Elsewhere, while expanding the range of what counts as illegal discriminatory acts, the revised ordinance includes a variety of religious exemptions. But are the exemptions sufficient to protect people and organizations of faith peacefully going about their lives and performing their works of service?
* The requirement of nondiscrimination in public accommodations extends to every kind of business that is open to the public and offering any product or service for payment, while exempting only private clubs (and religious, political, and social organizations if any profits they make are used to further their respective missions). No protection here for wedding planners and photographers desiring not to be coopted into celebrating religiously significant events they object to; no protection for legal firms or medical practices whose moral convictions about how best to use their skills run afoul of the newly expanded anti-discrimination rules.
* The rules on housing allow religious organizations to limit to persons of the same religion the sale, occupancy, and rental of spaces they hold for other than commercial purposes. What do the rules mean, though, for facilities owned by religious organizations that desire not to limit their use narrowly to people of the same faith but instead just to maintain a religious standard of moral conduct by those utilizing the spaces?

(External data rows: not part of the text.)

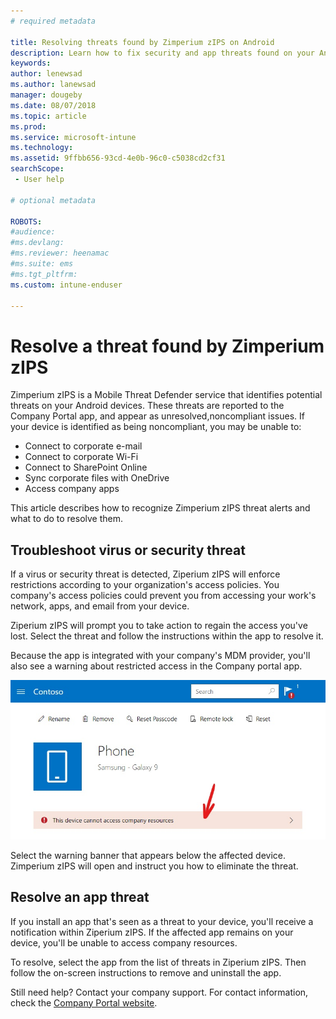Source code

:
 ```yaml
---
# required metadata

title: Resolving threats found by Zimperium zIPS on Android
description: Learn how to fix security and app threats found on your Android device.
keywords:
author: lenewsad
ms.author: lanewsad
manager: dougeby
ms.date: 08/07/2018
ms.topic: article
ms.prod:
ms.service: microsoft-intune
ms.technology:
ms.assetid: 9ffbb656-93cd-4e0b-96c0-c5038cd2cf31
searchScope:
 - User help

# optional metadata

ROBOTS:  
#audience:
#ms.devlang:
#ms.reviewer: heenamac
#ms.suite: ems
#ms.tgt_pltfrm:
ms.custom: intune-enduser

---
```


# Resolve a threat found by Zimperium zIPS

Zimperium zIPS is a Mobile Threat Defender service that identifies potential threats on your Android devices. These threats are reported to the Company Portal app, and appear as unresolved,noncompliant issues. If your device is identified as being noncompliant, you may be unable to:

* Connect to corporate e-mail
* Connect to corporate Wi-Fi
* Connect to SharePoint Online
* Sync corporate files with OneDrive
* Access company apps

This article describes how to recognize Zimperium zIPS threat alerts and what to do to resolve them. 

## Troubleshoot virus or security threat  
If a virus or security threat is detected, Ziperium zIPS will enforce restrictions according to your organization's access policies. You company's access policies could prevent you from accessing your work's network, apps, and email from your device.  

Ziperium zIPS will prompt you to take action to regain the access you've lost. Select the threat and follow the instructions within the app to resolve it.

Because the app is integrated with your company's MDM provider, you'll also see a warning about restricted access in the Company portal app.  

  ![Example screenshot of the Company Portal device page, showing the Lookout for Work warning banner.](./media/CP-lookout-virus-banner-1808.png)  

Select the warning banner that appears below the affected device. Zimperium zIPS will open and instruct you how to eliminate the threat.  

## Resolve an app threat

If you install an app that's seen as a threat to your device, you'll receive a notification within Ziperium zIPS. If the affected app remains on your device, you'll be unable to access company resources.  

To resolve, select the app from the list of threats in Ziperium zIPS. Then follow the on-screen instructions to remove and uninstall the app.    

Still need help? Contact your company support. For contact information, check the [Company Portal website](https://portal.manage.microsoft.com/helpdesk). 
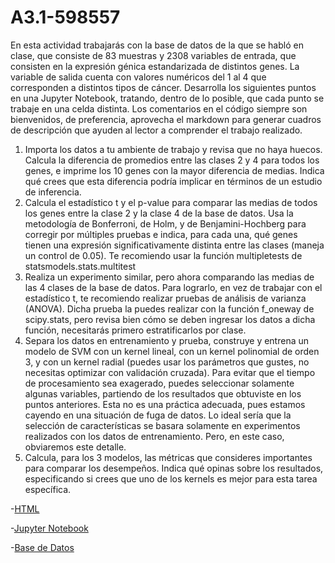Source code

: # A3.1-598557
En esta actividad trabajarás con la base de datos de la que se habló en clase, que consiste de
83 muestras y 2308 variables de entrada, que consisten en la expresión génica estandarizada
de distintos genes. La variable de salida cuenta con valores numéricos del 1 al 4 que
corresponden a distintos tipos de cáncer.
Desarrolla los siguientes puntos en una Jupyter Notebook, tratando, dentro de lo posible, que
cada punto se trabaje en una celda distinta. Los comentarios en el código siempre son
bienvenidos, de preferencia, aprovecha el markdown para generar cuadros de descripción que
ayuden al lector a comprender el trabajo realizado.
1. Importa los datos a tu ambiente de trabajo y revisa que no haya huecos. Calcula la
diferencia de promedios entre las clases 2 y 4 para todos los genes, e imprime los 10
genes con la mayor diferencia de medias. Indica qué crees que esta diferencia podría
implicar en términos de un estudio de inferencia.
2. Calcula el estadístico t y el p-value para comparar las medias de todos los genes entre la
clase 2 y la clase 4 de la base de datos. Usa la metodología de Bonferroni, de Holm, y de
Benjamini-Hochberg para corregir por múltiples pruebas e indica, para cada una, qué
genes tienen una expresión significativamente distinta entre las clases (maneja un control
de 0.05). Te recomiendo usar la función multipletests de statsmodels.stats.multitest
3. Realiza un experimento similar, pero ahora comparando las medias de las 4 clases de la
base de datos. Para lograrlo, en vez de trabajar con el estadístico t, te recomiendo realizar
pruebas de análisis de varianza (ANOVA). Dicha prueba la puedes realizar con la función
f_oneway de scipy.stats, pero revisa bien cómo se deben ingresar los datos a dicha
función, necesitarás primero estratificarlos por clase.
4. Separa los datos en entrenamiento y prueba, construye y entrena un modelo de SVM con
un kernel lineal, con un kernel polinomial de orden 3, y con un kernel radial (puedes usar
los parámetros que gustes, no necesitas optimizar con validación cruzada). Para evitar
que el tiempo de procesamiento sea exagerado, puedes seleccionar solamente algunas
variables, partiendo de los resultados que obtuviste en los puntos anteriores. Esta no es
una práctica adecuada, pues estamos cayendo en una situación de fuga de datos. Lo
ideal sería que la selección de características se basara solamente en experimentos
realizados con los datos de entrenamiento. Pero, en este caso, obviaremos este detalle.
5. Calcula, para los 3 modelos, las métricas que consideres importantes para comparar los
desempeños. Indica qué opinas sobre los resultados, especificando si crees que uno de
los kernels es mejor para esta tarea específica.

-[HTML](./A2_2-598557.html)

-[Jupyter Notebook](./A2_2-598557.ipynb)

-[Base de Datos](./USA%20Housing%20Dataset.csv)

* The expanded nondiscrimination requirements are enforced on all entities that contract with the city-there is no exemption that allows a religious organization that considers religion in hiring to contract with the city, even if that organization will serve without discrimination everyone who needs its services.
Cities, states, and federal agencies that seek to eradicate discrimination need to figure out how they can prevent the targeted discrimination without at the same time mandating new discrimination against countercultural religious people and organizations.
Note: although it didn’t succeed in stopping the City Council from adopting the anti-discrimination ordinance, pro-religious freedom groups in San Antonio did organize an attractive website to make their case, using this unexpected but appropriate name: San Antonio Human Rights Coalition.